We all love a good central target for our horror, don’t we?

Far harder to acknowledge, let alone to address, is how the communal nature of our species means that social change–for better and for worse–comes in populist tides. If we scratch the surface of major changes, say, in queer rights, we find that the changes in attitude, from “gay sex is perverse” to “all people deserve the dignity to be with [the consenting people] whom they love”, are so swift as to make the initial revulsion-stage seem baffling upon reflection. Similarly, the increasingly “self-evident” moral outrage of sexually predatory workplaces was not nearly as self-evident even a few years back. Now, though, a tremendous body of once-beloved movies are difficult to watch without noting the dated nature of past sexual norms. What happened? If we are truly coherent selves, with distinct moral fibres, how do our tolerances change so swiftly?

The answer, of course, lies in human behaviour writ large. Decades of behavioural studies uphold our propensity to defer to perceived authority figures–whether a person in a white coat ( or a game show host tells you to keep pushing a button that you know will cause harm to someone else , or you’re just following  the overriding norms established in a group setting . From Elias Canetti’s Crowds and Power to Timothy Snyder’s The Road to Unfreedom, we have been charting how illusions of inevitability inculcate the passive acceptance of even brutally untenable social orthodoxies. If something is the law or custom of the land, many of us tacitly accept that there must be good reason for it. And if someone is dominanting the airwaves–if his angry messages about the sociopolitical status quo are given so much air time–well, there must be good cause.
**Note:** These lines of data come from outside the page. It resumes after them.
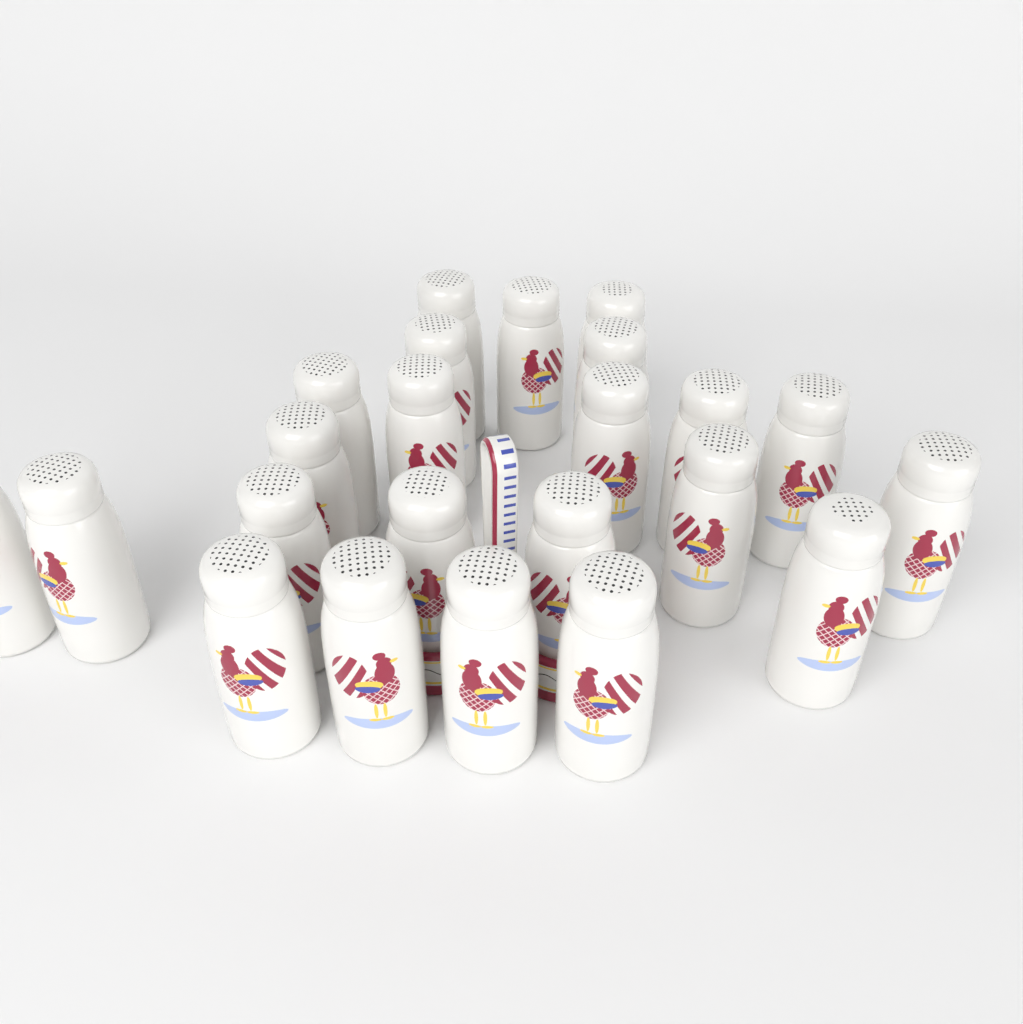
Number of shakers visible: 23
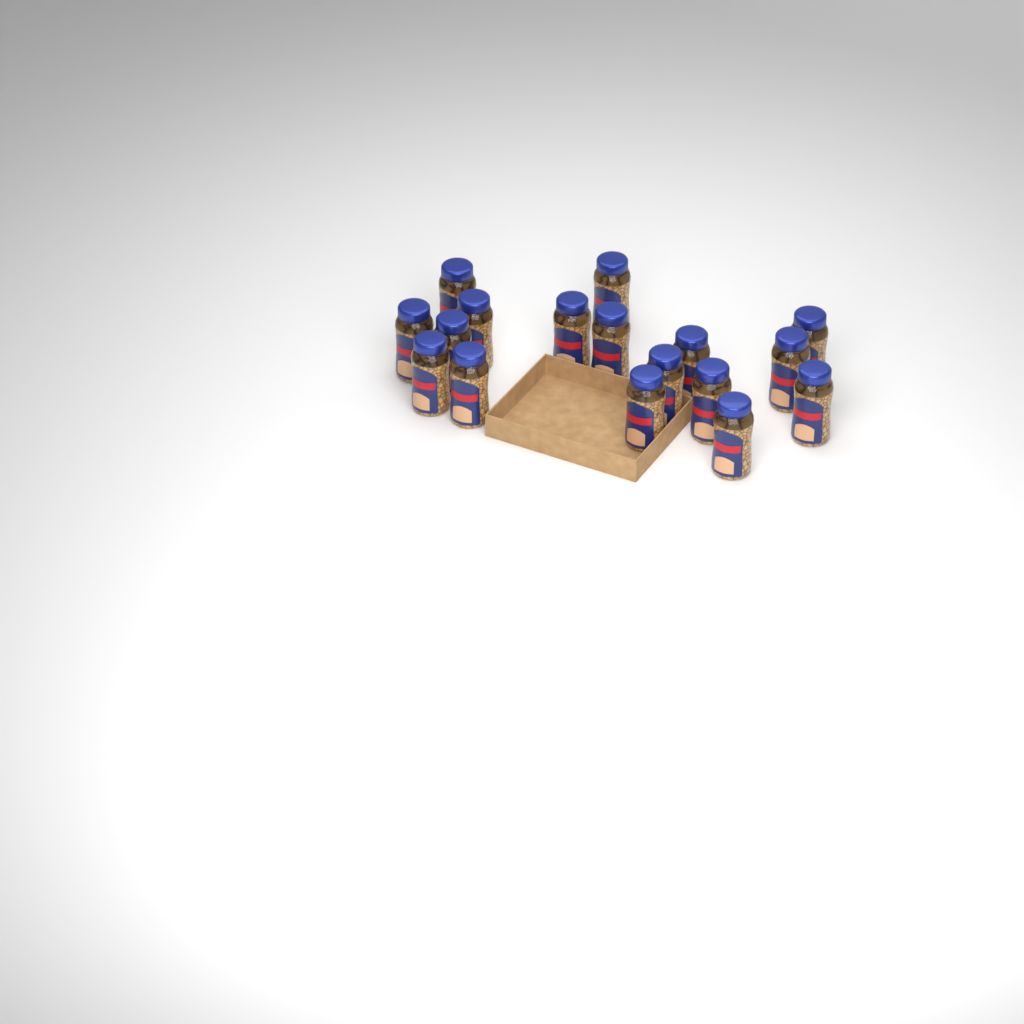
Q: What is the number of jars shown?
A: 17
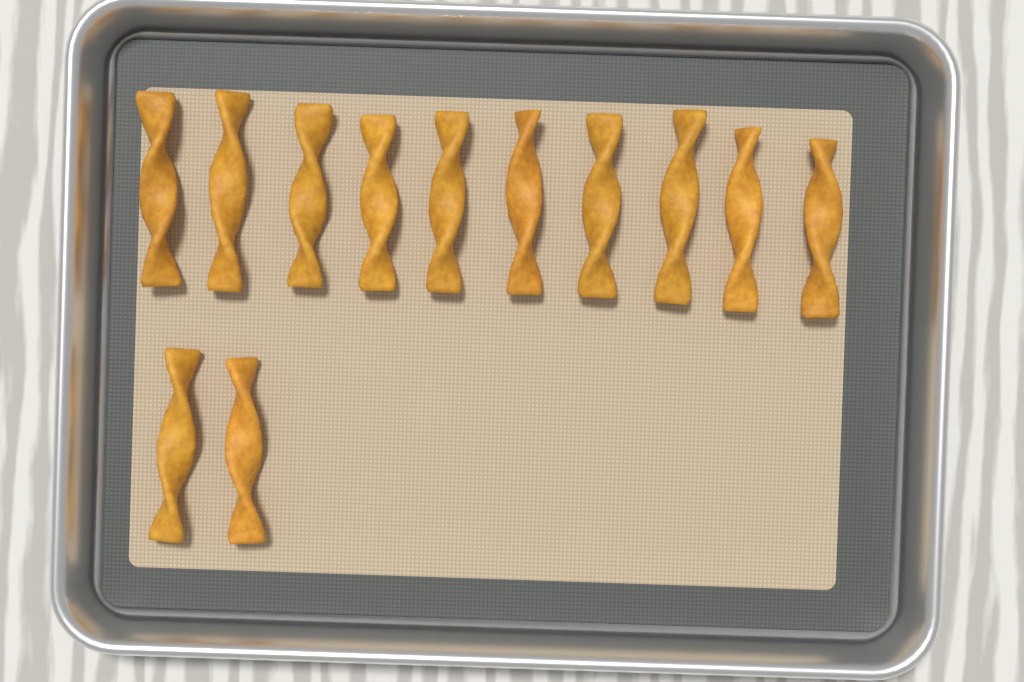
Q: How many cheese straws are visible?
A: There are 12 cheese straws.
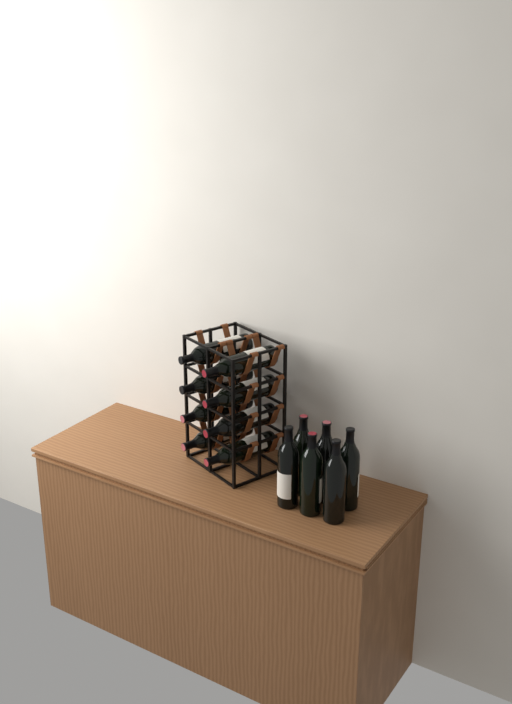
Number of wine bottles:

We should probably to hear what he has to say, if others are listening to him, too.

This lean towards leader-worship is by no means the provenance solely of theists, either. As a secular humanist growing into the 21st century, I have witnessed quite a few “born-again” atheists make the novice mistake of switching out one godhead for others while adjusting to life outside their faith communities. I do enjoy some of Richard Dawkins’ writings, most of all The Extended Phenotype, but all too often in my young adulthood I saw fellow atheists–and theists–elevate Dawkins and the rest of the Four Horsemen to uncomfortably high stations for any human being. The fact that atheists did this while railing at others for believing in their own higher authority marked a significant cognitive dissonance, and further, dangerously attested to a diminished capacity to think critically about our beliefs when tribalist fervour of any stripe is on offer.

In the wake of yet another populist leader’s rise, I thus find myself wondering what all of us–we fragile Western human beings, with our silly notions of coherent selves and underlying deference to broader social moods–might do to mitigate populism’s impact. How can we be better humanists in the current formation of our hurting world?

I have no perfect answers, but here are a few nudges for all you other probability-clouds of human consciousness and social action:

It won’t be easy, I imagine, but the less we treat each other as absolute authorities–even and especially the people we place in positions of authority–the more likely we are to feel as though we have agency in our communities. Nor does it matter if that agency is genuine or not: when our probability-clouds develop a routine of decision-making in line with the notion of personal agency, we should find ourselves more optimistically motivated to face even what might seem like populism’s indomitable rise.

And just think how gratifying it will feel in a few years’ time, after the social tide turns again in favour of greater compassion and human decency, to feel baffled–genuinely baffled!–that it had ever seemed so hard a change at all.